» Data excerpts:

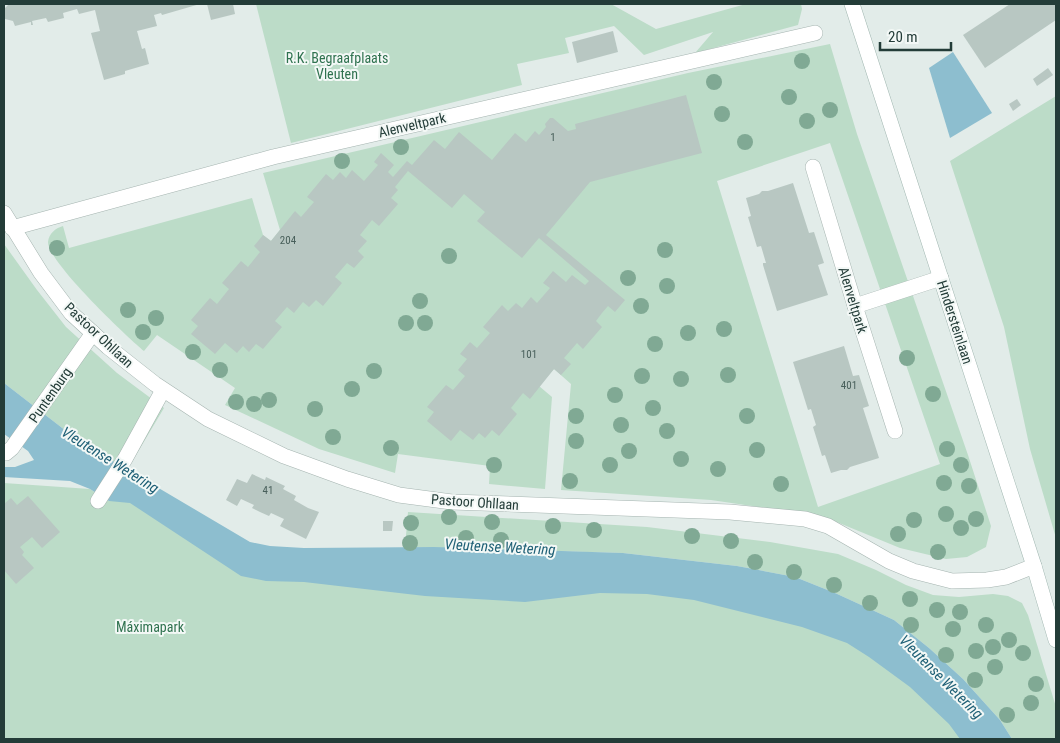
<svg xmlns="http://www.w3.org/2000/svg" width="1060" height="743" viewBox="0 0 1060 743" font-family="'Roboto Condensed',sans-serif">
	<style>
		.green { fill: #bcdcc8; fill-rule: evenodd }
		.water { fill: #8dbecf }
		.building { fill: #b8c7c2 }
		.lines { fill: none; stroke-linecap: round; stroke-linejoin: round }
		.street-casing { stroke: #a5b4b0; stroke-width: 16 }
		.secondary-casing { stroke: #a1b7b1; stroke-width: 16 }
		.street { stroke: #fff; stroke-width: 15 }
		.secondary { stroke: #fff; stroke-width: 15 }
		.tree { fill: #80a994 }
		.labels { text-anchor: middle; stroke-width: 4; stroke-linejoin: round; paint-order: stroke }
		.number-label { font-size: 11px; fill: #485f5a }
		.park-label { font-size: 14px; fill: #2f724f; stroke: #f3f8f6 }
		.street-label { font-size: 14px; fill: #233c38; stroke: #f3f8f6 }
		.water-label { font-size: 15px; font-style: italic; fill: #1f6076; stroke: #f3f8f6 }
	</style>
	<rect width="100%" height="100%" fill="#e2ece9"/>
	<g class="green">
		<path d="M256,4h355l45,25 90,-25h55l1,5 -4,16 -103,28 18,-21 -69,23 -30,-29 -49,12 4,15 -52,11 5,21 -231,58z"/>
		<path d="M830,44l27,90 111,321 23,71 -5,21 -19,10 -21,2 -46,-11 -78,-32 -111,-16 -150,-10 10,-106 -17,-15 -15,17 13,11 -7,92 -56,-5 1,-18 -92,-12 -3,19 -76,-24 -94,-44 10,-17 -78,-53 -13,16c-18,-15 -96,-89 -96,-109 1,-9 8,-14 15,-16l6,22 183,-50 11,37 8,6 9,-11 -17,-57 425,-100zM830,143l110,321 -122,43 -101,-326z"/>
		<path d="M1056,96v442l-26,-89 -26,-122 -54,-166z"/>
		<path d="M4,244l33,46 29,37 51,46 47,35 -37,62 -48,-29 -75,-58z"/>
		<path d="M4,483l86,6 19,12 26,-7 127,63 540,44 183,138h-981z"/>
		<path d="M408,512l239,15 123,15 68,12 38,16 30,15 27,10 26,2 34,-3 15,2 14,7 6,12 28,92v32h-44l-12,-19 -37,-41 -34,-31 -35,-28 -59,-27 -40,-16 -58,-11 -114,-13 -218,-6z"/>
	</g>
	<g class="water">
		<path d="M953,52l39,61 -42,25 -21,-70z"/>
		<path d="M4,383l75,58 171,101 20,4 34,2 130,-1 189,6 114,13 58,11 40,16 59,27 35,28 34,31 37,41 12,19h-52l-11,-15 -39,-37 -41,-30 -22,-14 -45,-16 -108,-27 -47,-6 -47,-1 -75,9 -100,-6 -121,-14 -38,-1 -25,-5 -111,-73 -21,-2 -19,-12 -20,-8 -66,-4v-10h11l19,-7 -6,-9 -24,-17z"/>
	</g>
	<g class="building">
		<path d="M9,4h191l-38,11 -1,-2 -7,2 3,11 -20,5 5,18 3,-1 4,16 -24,7v3l-21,6 -13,-47 9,-2 -5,-21 -16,4 -2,-5 -14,4 1,5 -16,4 -2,-4 -14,3 1,4h-2v-3l-16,4 -2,-5 -8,-2 -1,-3v-7z"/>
		<path d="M207,4h26l2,10 -24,6z"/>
		<path d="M1010,4h46v16l-71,48 -22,-33z"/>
		<path d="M613,31l5,21 -41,11 -5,-21z"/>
		<path d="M1048,68l5,7 -16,11 -4,-7z"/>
		<path d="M686,95l16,58 -112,29 -44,53 79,65 -10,12 -7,-6 -6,7 -6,8 6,6 -19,22 -6,-6 -6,7 -7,8 7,6 -10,11 -7,-6 -24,30 -7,-6 -12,15 6,6 -18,22 -7,-6 -7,8 -6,-5 -6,7 -13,-10 -9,11 -24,-20 7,-9 -7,-5 19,-22 7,5 12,-14 -7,-6 9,-11 -7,-5 10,-12 7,6 13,-15 -7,-6 19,-22 6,6 8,-8 6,5 9,-11 6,6 13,-15 -7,-5 10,-12 13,11 6,-7 13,10 4,-4 -50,-43 -17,20 -45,-37 8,-9 -21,-18 -12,14 -44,-37 -13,16 3,3 -7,8 7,6 -19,22 -7,-6 -12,15 7,6 -9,10 6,6 -10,11 -7,-5 -12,14 7,6 -19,23 -7,-6 -7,7 -6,-5 -9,11 -7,-6 -12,14 7,6 -19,22 -7,-5 -7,8 -6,-6 -6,7 -12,-10 -10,11 -24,-20 7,-8 -7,-6 19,-22 7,6 12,-15 -7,-6 19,-22 7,6 12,-15 -6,-6 9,-11 8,6 24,-30 6,6 13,-15 -7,-5 19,-23 7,6 7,-8 6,6 6,-8 12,11 14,-16 -4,-3 7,-9 13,12 -6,7 5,5 14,-16 5,4 22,-25 11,9 14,-17 33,28 23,-27 11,9 9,-11 4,4 7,-8 -1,-3 5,-6h3l15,13 8,-2 -1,-5z"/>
		<path d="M1017,99l4,6 -8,6 -4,-7z"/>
		<path d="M793,183l16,50 5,-1 10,31 -6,2 10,30 -51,16 -14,-46v-2h3l-5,-17 -4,1 -9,-30 3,-1 -5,-18 13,-4 3,-3h6z"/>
		<path d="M844,346l9,30 6,-1 10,31 -6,2 16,50 -29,9 -3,3h-6l-10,3 -6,-18 -3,1 -9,-29 3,-2 -5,-16 -3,1 -15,-48z"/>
		<path d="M252,474l13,6 1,-3 19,9 -2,3 13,7 -2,4 14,8 11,4 -13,27 -26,-13 4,-7 -13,-6 -2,3 -9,-4 -8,-4 2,-3 -13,-6 -4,7 -11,-6 11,-21 10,4z"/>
		<path d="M28,496l32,36 -18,16 -10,-11 -12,10 4,5 -2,3 12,13 -18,16 -12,-14v-66l7,-6 6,7z"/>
		<path d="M383,521h10l-1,10h-9z"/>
	</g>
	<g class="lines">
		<defs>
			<g id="street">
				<path d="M813,167l42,139 40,125"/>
				<path d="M4,213l37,60 30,40 37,34 47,37 53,35 76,37 63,23 52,16 53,7 278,10 75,7 23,7 61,35 24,10 39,10 35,-1 19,-3 28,-11"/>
				<path d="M12,228l261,-71 542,-124"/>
				<path d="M855,306l86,-28"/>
				<path d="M4,452l2,1 6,-5 81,-115"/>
				<path d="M98,501l27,-42 38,-69"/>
			</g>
			<path id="secondary" d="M852,4l182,562 22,74"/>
		</defs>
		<use href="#street" class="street-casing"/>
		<use href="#secondary" class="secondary-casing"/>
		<use href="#street" class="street"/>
		<use href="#secondary" class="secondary"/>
	</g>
	<g class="tree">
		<circle cx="802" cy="61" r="8"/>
		<circle cx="714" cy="82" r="8"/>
		<circle cx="789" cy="97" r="8"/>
		<circle cx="830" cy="110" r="8"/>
		<circle cx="722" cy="114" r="8"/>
		<circle cx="807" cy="121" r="8"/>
		<circle cx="745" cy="142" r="8"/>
		<circle cx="401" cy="147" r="8"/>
		<circle cx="342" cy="161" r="8"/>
		<circle cx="57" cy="248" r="8"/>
		<circle cx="665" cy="250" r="8"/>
		<circle cx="449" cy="256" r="8"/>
		<circle cx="628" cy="278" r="8"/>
		<circle cx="667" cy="286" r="8"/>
		<circle cx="420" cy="301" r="8"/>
		<circle cx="641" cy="306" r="8"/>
		<circle cx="128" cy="310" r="8"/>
		<circle cx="156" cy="318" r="8"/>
		<circle cx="406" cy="323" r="8"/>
		<circle cx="425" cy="323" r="8"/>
		<circle cx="724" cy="329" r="8"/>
		<circle cx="143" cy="332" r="8"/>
		<circle cx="688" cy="333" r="8"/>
		<circle cx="655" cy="344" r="8"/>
		<circle cx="193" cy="352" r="8"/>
		<circle cx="907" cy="358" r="8"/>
		<circle cx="220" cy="370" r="8"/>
		<circle cx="374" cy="371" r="8"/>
		<circle cx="728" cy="375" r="8"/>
		<circle cx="642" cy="376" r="8"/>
		<circle cx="681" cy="379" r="8"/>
		<circle cx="352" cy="389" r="8"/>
		<circle cx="933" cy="394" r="8"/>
		<circle cx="615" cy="395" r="8"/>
		<circle cx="269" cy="400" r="8"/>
		<circle cx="236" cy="402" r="8"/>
		<circle cx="254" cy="404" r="8"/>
		<circle cx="653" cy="408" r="8"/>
		<circle cx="315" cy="409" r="8"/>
		<circle cx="576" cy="416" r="8"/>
		<circle cx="747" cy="416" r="8"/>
		<circle cx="621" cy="425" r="8"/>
		<circle cx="667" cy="431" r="8"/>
		<circle cx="333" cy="437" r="8"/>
		<circle cx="576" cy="441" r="8"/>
		<circle cx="391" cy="448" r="8"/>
		<circle cx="947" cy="449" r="8"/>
		<circle cx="757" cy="450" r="8"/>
		<circle cx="629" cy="451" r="8"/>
		<circle cx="681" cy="459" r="8"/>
		<circle cx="494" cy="465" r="8"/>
		<circle cx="610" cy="465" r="8"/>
		<circle cx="961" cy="465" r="8"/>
		<circle cx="718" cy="469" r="8"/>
		<circle cx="570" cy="481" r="8"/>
		<circle cx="944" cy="483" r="8"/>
		<circle cx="781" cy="484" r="8"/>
		<circle cx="969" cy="486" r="8"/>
		<circle cx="946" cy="514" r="8"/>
		<circle cx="449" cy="517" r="8"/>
		<circle cx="976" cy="519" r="8"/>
		<circle cx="914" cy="520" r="8"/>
		<circle cx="492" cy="522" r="8"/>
		<circle cx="411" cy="523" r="8"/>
		<circle cx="553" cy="526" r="8"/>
		<circle cx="961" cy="528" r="8"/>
		<circle cx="594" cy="530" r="8"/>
		<circle cx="898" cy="534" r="8"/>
		<circle cx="692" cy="536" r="8"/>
		<circle cx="466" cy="538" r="8"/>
		<circle cx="501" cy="540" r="8"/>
		<circle cx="731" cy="541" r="8"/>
		<circle cx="410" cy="543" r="8"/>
		<circle cx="938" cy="552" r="8"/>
		<circle cx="755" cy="562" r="8"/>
		<circle cx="794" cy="572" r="8"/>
		<circle cx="834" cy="585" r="8"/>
		<circle cx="910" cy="599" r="8"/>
		<circle cx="870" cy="603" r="8"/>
		<circle cx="937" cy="610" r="8"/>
		<circle cx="960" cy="612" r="8"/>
		<circle cx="911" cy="625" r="8"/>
		<circle cx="986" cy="625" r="8"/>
		<circle cx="953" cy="629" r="8"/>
		<circle cx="1009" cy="640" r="8"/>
		<circle cx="993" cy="647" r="8"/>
		<circle cx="976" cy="651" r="8"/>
		<circle cx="1023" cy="653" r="8"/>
		<circle cx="946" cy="655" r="8"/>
		<circle cx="995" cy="667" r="8"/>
		<circle cx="975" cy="680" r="8"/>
		<circle cx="1036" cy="684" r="8"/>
		<circle cx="1031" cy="703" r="8"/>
		<circle cx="1007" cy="715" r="8"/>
	</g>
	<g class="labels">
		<g class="number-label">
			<text x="553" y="141">1</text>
			<text x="288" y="244">204</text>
			<text x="529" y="358">101</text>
			<text x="849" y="389">401</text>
			<text x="268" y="494">41</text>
		</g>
		<g class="park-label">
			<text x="337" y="63">R.K. Begraafplaats<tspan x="337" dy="16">Vleuten</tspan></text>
			<text x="150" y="632">Máximapark</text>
		</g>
		<g class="street-label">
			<text transform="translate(412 125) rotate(-13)" y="5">Alenveltpark</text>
			<text transform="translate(853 300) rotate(73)" y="5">Alenveltpark</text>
			<text transform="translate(955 322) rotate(72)" y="5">Hindersteinlaan</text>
			<text transform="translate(99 335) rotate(43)" y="5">Pastoor Ohllaan</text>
			<text transform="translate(50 395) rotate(-55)" y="5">Puntenburg</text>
			<text transform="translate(475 502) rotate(4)" y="5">Pastoor Ohllaan</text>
		</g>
		<g class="water-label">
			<text transform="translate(110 460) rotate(32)" y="5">Vleutense Wetering</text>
			<text transform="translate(500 547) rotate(3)" y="5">Vleutense Wetering</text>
			<text transform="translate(941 677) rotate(45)" y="5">Vleutense Wetering</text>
		</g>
	</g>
	<rect width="1060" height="743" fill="none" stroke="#233c38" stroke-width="10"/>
	<path d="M880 42v8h71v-8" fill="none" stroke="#233c38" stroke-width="2.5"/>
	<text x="888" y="42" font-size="15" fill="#233c38" stroke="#f3f8f6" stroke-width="4" paint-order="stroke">20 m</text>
</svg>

» Assignment: Each line above that contains the word "casing" must be copied.

» Written answer:
		.street-casing { stroke: #a5b4b0; stroke-width: 16 }
		.secondary-casing { stroke: #a1b7b1; stroke-width: 16 }
		<use href="#street" class="street-casing"/>
		<use href="#secondary" class="secondary-casing"/>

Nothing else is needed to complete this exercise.